◆ EXTRAIT À LIRE

La justice française a confirmé, mercredi 19 septembre, que l’Azerbaïdjan, qualifié de « dictature, l’une des plus féroces au monde » par la journaliste Elise Lucet dans l’émission Cash Investigation, ne pouvait engager de poursuites en diffamation, à l’instar de tout autre Etat.
Comme en première instance, les poursuites de l’ex-république soviétique du Caucase ont été déclarées irrecevables par la cour d’appel de Versailles.
L’Azerbaïdjan perd en appel contre #CashInvestigation la liberté d’informer a gagné #laurentrichard
— Elise Lucet (@EliseLucet) 19 septembre 2018
La loi relative à la liberté de la presse de 1881 « ne permet pas à un Etat étranger, pas plus qu’à l’Etat français, d’engager une poursuite en diffamation », selon la cour.
Lors de l’audience de septembre 2017, la productrice et animatrice Elise Lucet avait averti sur un risque d’« engrenage » pour le cas où la plainte de l’Azerbaïdjan serait jugée recevable : « La Corée du Nord pourra déposer plainte en diffamation 47 fois par mois envers des journalistes parce qu’elle aura été qualifiée de dictature. »
Selon l’organisation Reporters sans frontières (RSF), c’était la première fois qu’un Etat étranger poursuivait un journaliste sur le sol français.
Interrogé par Le Monde, Laurence Dauxin, l’une des avocates de l’Etat caucasien, a estimé qu’il s’agissait là « d’un déni de justice », précisant que son client réfléchissait à un pourvoi en cassation ou à lancer une nouvelle procédure au civil.

◆ OBJECTIF DE L'EXERCICE
D'après l'extrait sur la plainte de l'Azerbaïdjan contre Cash Investigation, quelle juridiction a déclaré irrecevables les poursuites de cet État en appel ?

◆ DONNÉES FOURNIES
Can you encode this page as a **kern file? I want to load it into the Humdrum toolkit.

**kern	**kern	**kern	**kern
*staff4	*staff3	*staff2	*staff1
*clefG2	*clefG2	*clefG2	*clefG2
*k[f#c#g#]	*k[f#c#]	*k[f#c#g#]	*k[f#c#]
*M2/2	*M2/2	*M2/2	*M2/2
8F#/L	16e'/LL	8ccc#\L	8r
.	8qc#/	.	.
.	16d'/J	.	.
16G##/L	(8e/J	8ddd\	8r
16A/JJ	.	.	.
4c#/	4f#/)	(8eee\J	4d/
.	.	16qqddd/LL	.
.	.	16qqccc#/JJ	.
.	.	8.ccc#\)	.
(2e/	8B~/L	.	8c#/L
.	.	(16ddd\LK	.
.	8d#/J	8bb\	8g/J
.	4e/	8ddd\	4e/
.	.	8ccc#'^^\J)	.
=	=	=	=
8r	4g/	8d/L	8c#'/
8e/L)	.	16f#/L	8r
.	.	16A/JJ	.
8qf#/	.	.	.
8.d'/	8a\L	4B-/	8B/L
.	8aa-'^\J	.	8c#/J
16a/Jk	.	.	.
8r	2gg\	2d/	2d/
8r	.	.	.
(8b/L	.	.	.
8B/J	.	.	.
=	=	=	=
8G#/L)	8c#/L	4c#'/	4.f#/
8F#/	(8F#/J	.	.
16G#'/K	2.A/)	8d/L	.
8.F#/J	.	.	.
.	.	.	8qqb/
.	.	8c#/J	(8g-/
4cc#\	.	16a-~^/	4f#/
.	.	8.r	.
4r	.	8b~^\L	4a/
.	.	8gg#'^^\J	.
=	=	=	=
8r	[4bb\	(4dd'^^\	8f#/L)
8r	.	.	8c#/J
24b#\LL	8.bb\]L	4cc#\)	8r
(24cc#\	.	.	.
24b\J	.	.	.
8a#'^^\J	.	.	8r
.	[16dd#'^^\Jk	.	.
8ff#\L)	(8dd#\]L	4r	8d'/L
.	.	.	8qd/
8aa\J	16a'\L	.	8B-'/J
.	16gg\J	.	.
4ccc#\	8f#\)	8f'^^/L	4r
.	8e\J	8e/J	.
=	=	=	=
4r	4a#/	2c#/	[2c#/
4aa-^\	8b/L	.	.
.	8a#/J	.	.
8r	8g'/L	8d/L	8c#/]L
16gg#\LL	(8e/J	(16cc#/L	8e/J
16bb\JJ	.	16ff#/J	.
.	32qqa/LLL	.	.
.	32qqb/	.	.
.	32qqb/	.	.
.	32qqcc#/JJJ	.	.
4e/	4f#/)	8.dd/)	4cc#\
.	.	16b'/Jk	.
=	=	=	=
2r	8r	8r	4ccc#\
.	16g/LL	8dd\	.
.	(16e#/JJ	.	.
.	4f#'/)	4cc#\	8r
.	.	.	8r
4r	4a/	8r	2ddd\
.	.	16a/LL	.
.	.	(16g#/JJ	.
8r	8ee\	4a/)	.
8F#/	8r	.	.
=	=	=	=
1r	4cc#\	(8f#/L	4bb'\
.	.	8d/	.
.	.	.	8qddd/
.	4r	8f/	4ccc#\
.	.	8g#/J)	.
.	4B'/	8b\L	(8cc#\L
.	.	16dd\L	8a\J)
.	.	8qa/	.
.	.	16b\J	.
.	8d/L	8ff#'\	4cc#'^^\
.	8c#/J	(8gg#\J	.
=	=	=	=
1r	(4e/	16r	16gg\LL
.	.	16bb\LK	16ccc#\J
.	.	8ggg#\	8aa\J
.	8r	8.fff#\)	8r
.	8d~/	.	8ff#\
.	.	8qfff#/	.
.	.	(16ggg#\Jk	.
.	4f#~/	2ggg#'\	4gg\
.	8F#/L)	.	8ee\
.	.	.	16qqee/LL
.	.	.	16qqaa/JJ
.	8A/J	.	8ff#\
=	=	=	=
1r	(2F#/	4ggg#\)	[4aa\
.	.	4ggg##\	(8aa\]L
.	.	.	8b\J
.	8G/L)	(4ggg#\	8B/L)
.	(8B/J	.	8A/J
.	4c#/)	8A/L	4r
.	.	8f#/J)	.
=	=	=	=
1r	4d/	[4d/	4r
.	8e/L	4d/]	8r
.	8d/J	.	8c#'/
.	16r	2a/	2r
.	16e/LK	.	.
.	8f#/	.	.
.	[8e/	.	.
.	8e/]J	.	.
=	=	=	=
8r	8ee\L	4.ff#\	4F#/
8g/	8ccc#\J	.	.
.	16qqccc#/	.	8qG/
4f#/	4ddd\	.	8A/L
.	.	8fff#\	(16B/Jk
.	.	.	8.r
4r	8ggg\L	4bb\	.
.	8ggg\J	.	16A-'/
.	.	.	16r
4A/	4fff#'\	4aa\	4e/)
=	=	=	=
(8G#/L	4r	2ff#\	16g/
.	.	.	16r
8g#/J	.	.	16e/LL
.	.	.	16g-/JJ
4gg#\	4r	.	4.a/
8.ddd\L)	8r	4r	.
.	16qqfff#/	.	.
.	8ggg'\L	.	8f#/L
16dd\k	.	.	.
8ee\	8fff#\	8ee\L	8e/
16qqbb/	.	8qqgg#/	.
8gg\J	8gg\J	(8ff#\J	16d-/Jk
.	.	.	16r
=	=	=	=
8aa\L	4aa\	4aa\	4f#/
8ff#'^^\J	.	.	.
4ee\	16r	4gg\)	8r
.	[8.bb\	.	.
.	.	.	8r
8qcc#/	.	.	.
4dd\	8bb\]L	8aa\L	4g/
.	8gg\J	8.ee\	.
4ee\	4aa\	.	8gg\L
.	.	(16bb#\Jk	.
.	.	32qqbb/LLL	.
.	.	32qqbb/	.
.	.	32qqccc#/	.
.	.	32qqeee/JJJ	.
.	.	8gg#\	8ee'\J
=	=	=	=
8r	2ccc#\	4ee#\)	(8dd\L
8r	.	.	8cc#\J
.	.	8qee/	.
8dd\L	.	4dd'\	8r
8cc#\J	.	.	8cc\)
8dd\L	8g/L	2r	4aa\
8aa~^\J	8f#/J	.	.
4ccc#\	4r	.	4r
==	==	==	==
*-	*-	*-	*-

◆ CORRIGÉ DE L'EXERCICE
La cour d'appel de Versailles.